## How to complete this task:
Reproduce exactly the lines below from the one containing "Graph the plasma-concentration" through the one containing "Passive tubular reabsorption", including both, and nothing else.

(Collected data)
....

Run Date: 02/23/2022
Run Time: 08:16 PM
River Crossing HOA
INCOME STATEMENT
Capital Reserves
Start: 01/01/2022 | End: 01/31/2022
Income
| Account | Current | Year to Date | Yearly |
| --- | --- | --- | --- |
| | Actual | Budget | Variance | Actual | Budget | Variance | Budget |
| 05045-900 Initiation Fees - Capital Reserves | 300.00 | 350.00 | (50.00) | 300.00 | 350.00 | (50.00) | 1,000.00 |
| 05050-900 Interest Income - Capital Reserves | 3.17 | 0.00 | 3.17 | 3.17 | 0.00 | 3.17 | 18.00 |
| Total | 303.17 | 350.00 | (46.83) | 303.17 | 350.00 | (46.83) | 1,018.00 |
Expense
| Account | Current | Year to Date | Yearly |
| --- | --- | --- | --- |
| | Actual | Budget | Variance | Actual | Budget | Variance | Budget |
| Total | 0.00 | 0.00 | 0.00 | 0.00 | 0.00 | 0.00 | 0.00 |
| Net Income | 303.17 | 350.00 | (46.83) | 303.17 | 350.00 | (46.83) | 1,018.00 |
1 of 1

....

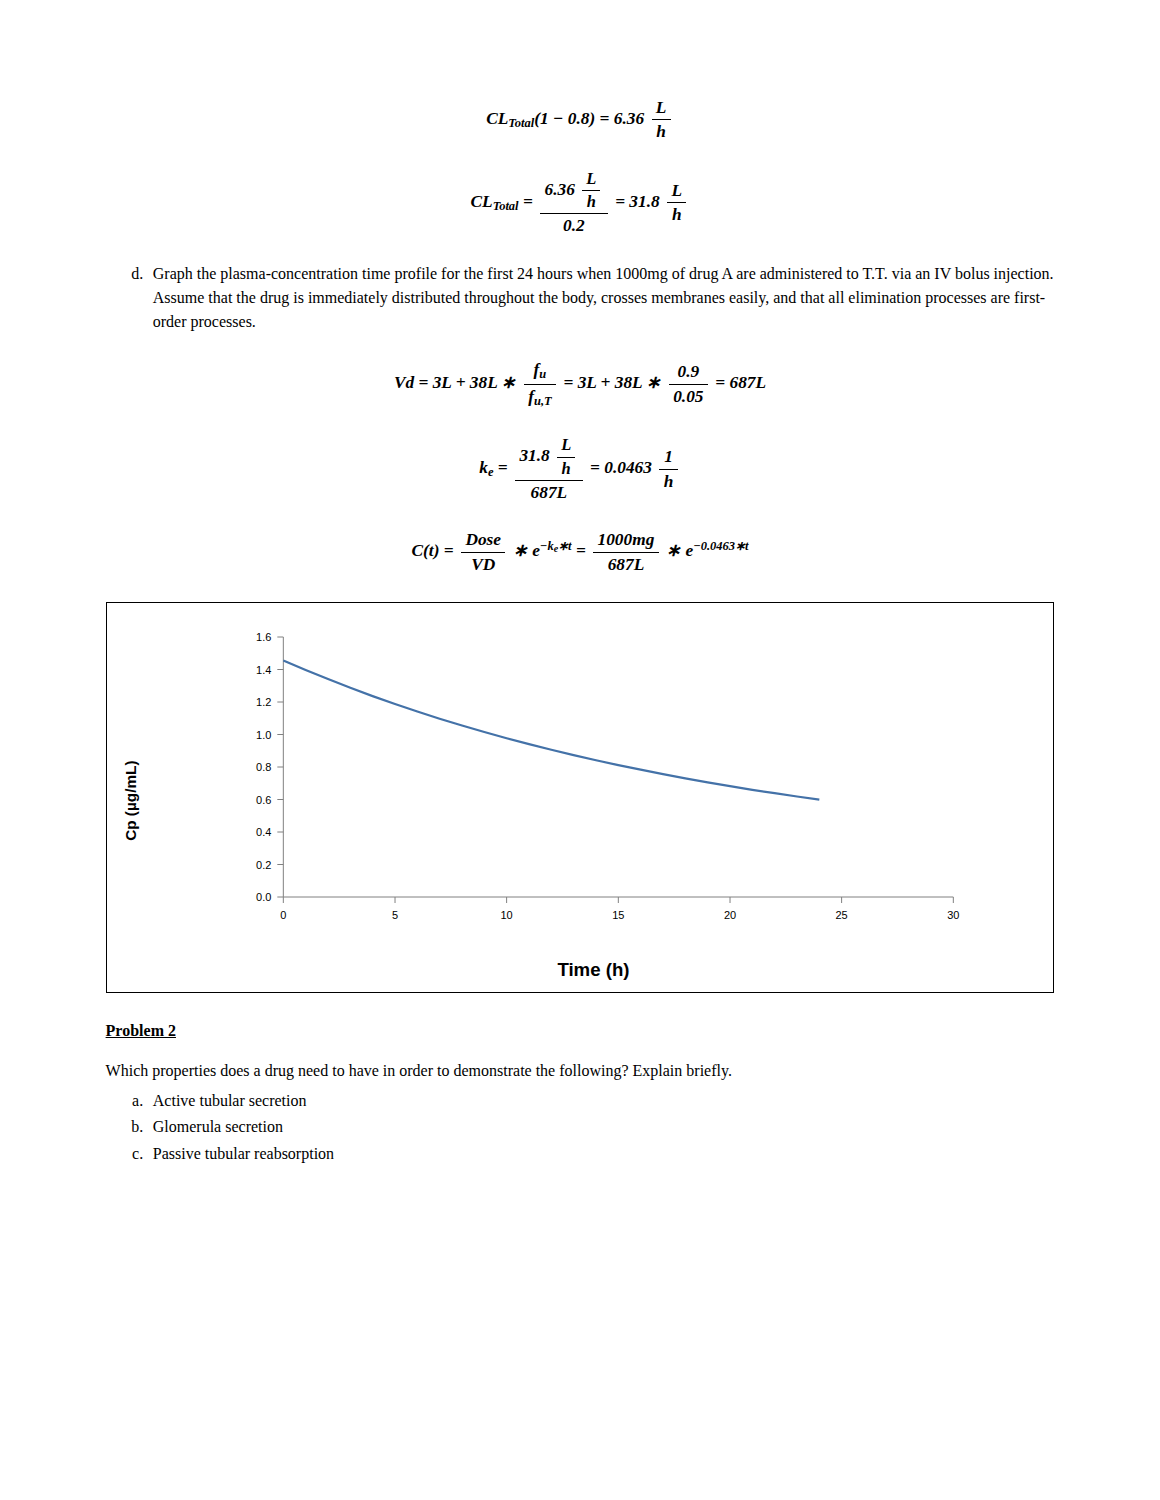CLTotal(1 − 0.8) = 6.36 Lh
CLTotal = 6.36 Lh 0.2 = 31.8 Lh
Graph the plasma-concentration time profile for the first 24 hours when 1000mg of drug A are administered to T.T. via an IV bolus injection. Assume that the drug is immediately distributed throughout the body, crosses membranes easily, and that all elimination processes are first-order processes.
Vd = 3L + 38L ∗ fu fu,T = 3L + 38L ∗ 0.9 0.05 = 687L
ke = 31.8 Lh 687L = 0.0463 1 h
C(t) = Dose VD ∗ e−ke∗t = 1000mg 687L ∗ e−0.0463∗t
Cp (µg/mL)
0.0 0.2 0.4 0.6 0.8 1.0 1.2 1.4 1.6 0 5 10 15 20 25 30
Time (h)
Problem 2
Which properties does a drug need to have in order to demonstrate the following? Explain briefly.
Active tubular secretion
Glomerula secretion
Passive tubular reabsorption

....

## Result of the task:
Graph the plasma-concentration time profile for the first 24 hours when 1000mg of drug A are administered to T.T. via an IV bolus injection. Assume that the drug is immediately distributed throughout the body, crosses membranes easily, and that all elimination processes are first-order processes.
Vd = 3L + 38L ∗ fu fu,T = 3L + 38L ∗ 0.9 0.05 = 687L
ke = 31.8 Lh 687L = 0.0463 1 h
C(t) = Dose VD ∗ e−ke∗t = 1000mg 687L ∗ e−0.0463∗t
Cp (µg/mL)
0.0 0.2 0.4 0.6 0.8 1.0 1.2 1.4 1.6 0 5 10 15 20 25 30
Time (h)
Problem 2
Which properties does a drug need to have in order to demonstrate the following? Explain briefly.
Active tubular secretion
Glomerula secretion
Passive tubular reabsorption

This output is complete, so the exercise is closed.